(Part of a data file)
====

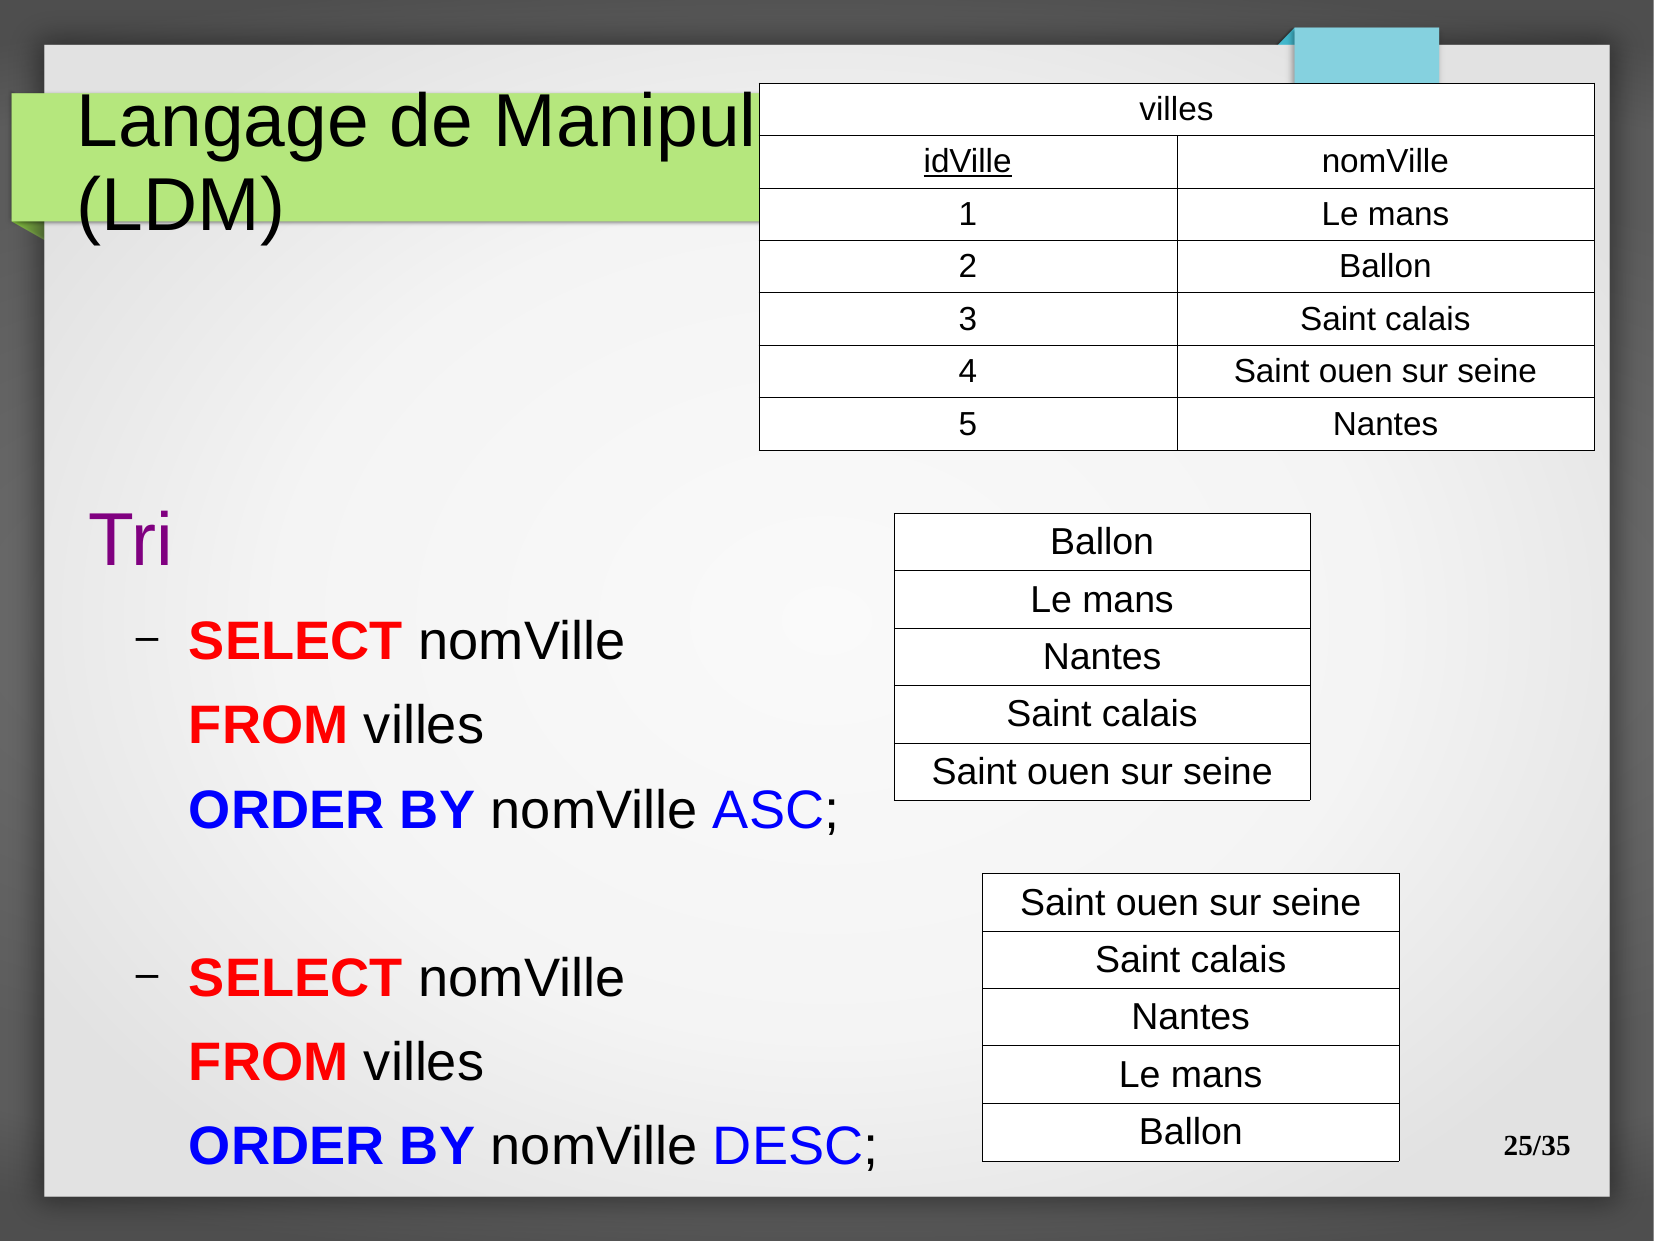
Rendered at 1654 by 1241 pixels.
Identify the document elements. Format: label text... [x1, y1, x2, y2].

table_header Ballon [895, 514, 1310, 570]
table_cell idVille [760, 136, 1177, 188]
table_cell 1 [760, 189, 1177, 240]
table_cell Saint calais [983, 932, 1399, 988]
title Langage de Manipulation de Données (LDM) [76, 58, 1565, 266]
table_cell 4 [760, 346, 1177, 397]
table_cell Saint ouen sur seine [895, 744, 1310, 800]
table_cell Nantes [1178, 398, 1594, 450]
table_header Saint ouen sur seine [983, 874, 1399, 931]
table_cell 2 [760, 241, 1177, 292]
table_cell Nantes [983, 989, 1399, 1045]
table_cell nomVille [1178, 136, 1594, 188]
table_cell Ballon [983, 1104, 1399, 1161]
table_cell Le mans [983, 1046, 1399, 1103]
list Tri SELECT nomVille FROM villes ORDER BY nomVille ASC; SELECT nomVille FROM villes ORDER BY nomVille DESC; [47, 497, 934, 1217]
table_cell Ballon [1178, 241, 1594, 292]
picture [0, 0, 1654, 1241]
table_cell Le mans [1178, 189, 1594, 240]
table_cell Saint ouen sur seine [1178, 346, 1594, 397]
table_cell Saint calais [1178, 293, 1594, 345]
table_header villes [760, 84, 1594, 135]
table_cell Nantes [895, 629, 1310, 685]
table_cell Saint calais [895, 686, 1310, 743]
table_cell 3 [760, 293, 1177, 345]
table_cell Le mans [895, 571, 1310, 628]
table_cell 5 [760, 398, 1177, 450]
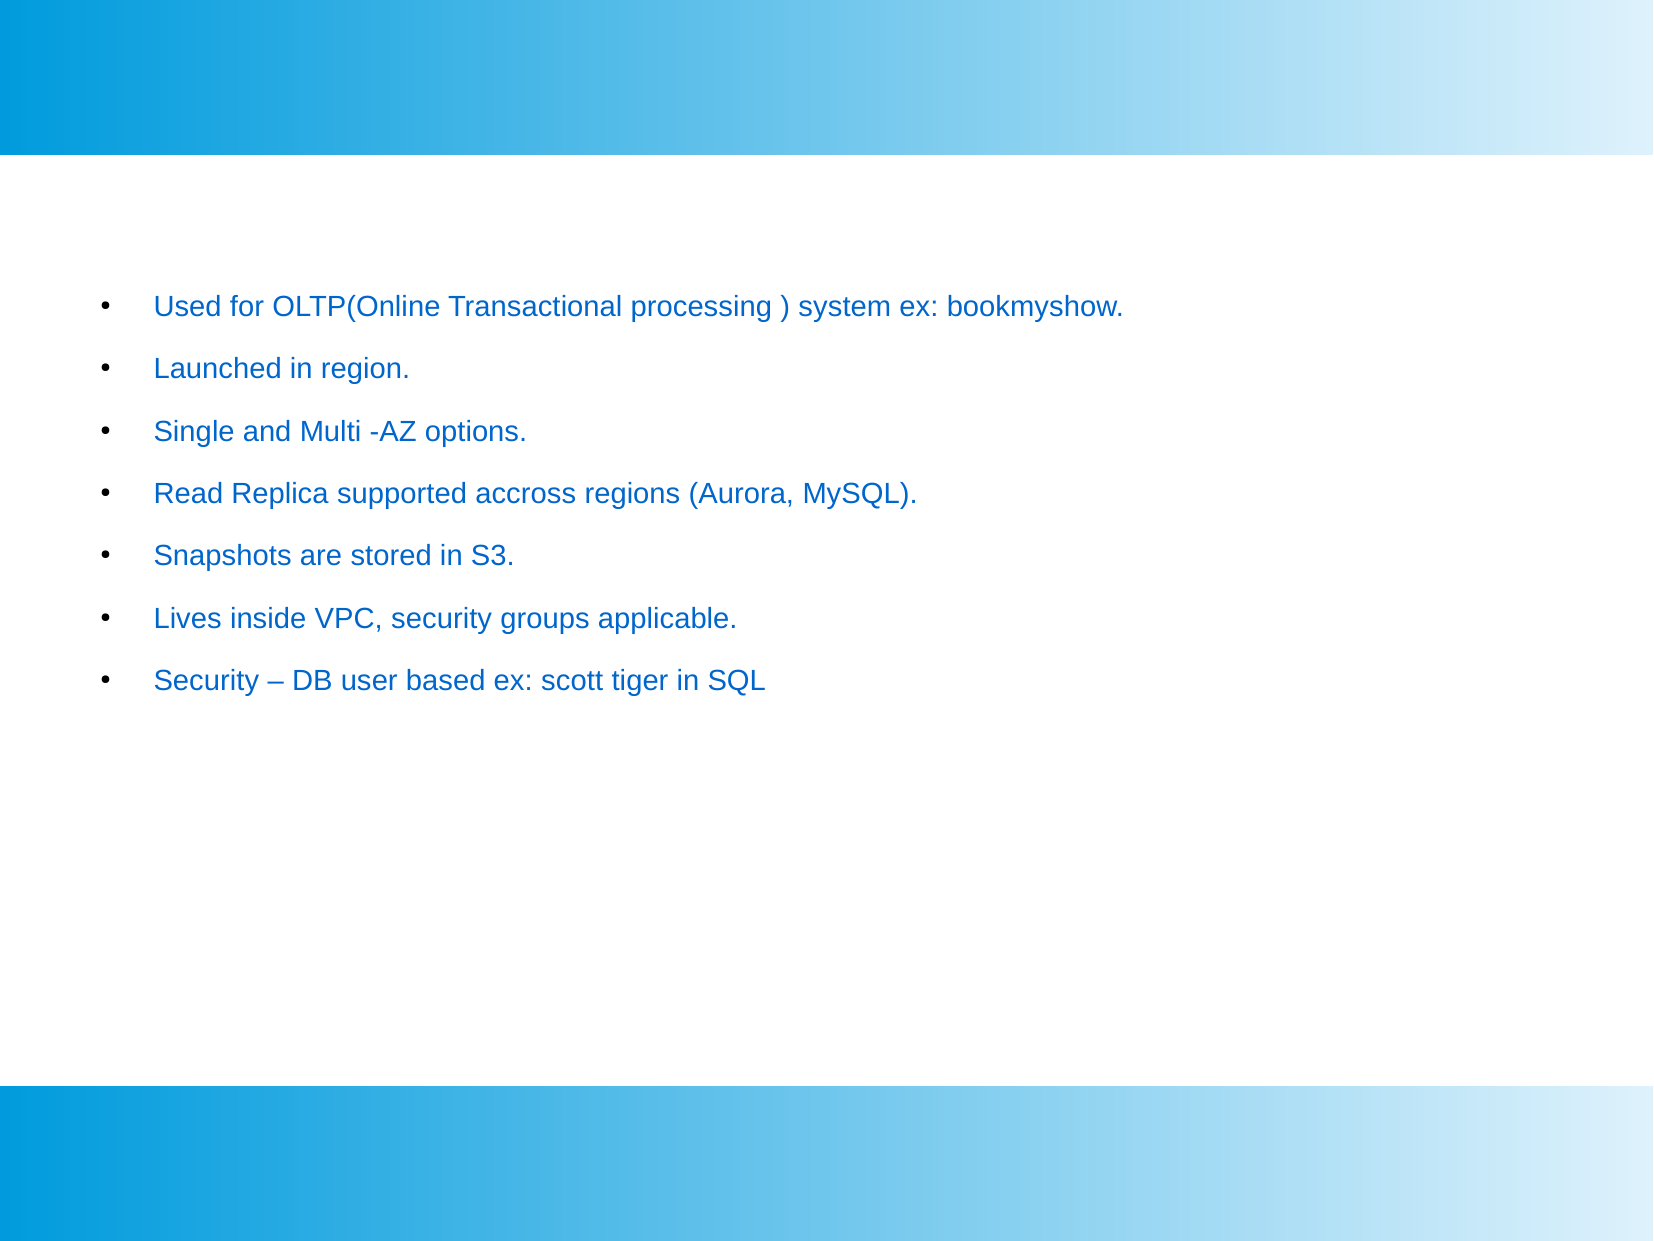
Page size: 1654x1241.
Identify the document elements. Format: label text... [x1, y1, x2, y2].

list Used for OLTP(Online Transactional processing ) system ex: bookmyshow. Launched in region. Single and Multi -AZ options. Read Replica supported accross regions (Aurora, MySQL). Snapshots are stored in S3. Lives inside VPC, security groups applicable. Security – DB user based ex: scott tiger in SQL [82, 290, 1571, 1010]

====

* **Task to complete**
Copy the records from the line holding "Page size: 1654x1241." through the end of the records, inclusive, but swap "Identify" for "Detect". Leave everything else as it is.

* **Written answer**
Page size: 1654x1241.
Detect the document elements. Format: label text... [x1, y1, x2, y2].

list Used for OLTP(Online Transactional processing ) system ex: bookmyshow. Launched in region. Single and Multi -AZ options. Read Replica supported accross regions (Aurora, MySQL). Snapshots are stored in S3. Lives inside VPC, security groups applicable. Security – DB user based ex: scott tiger in SQL [82, 290, 1571, 1010]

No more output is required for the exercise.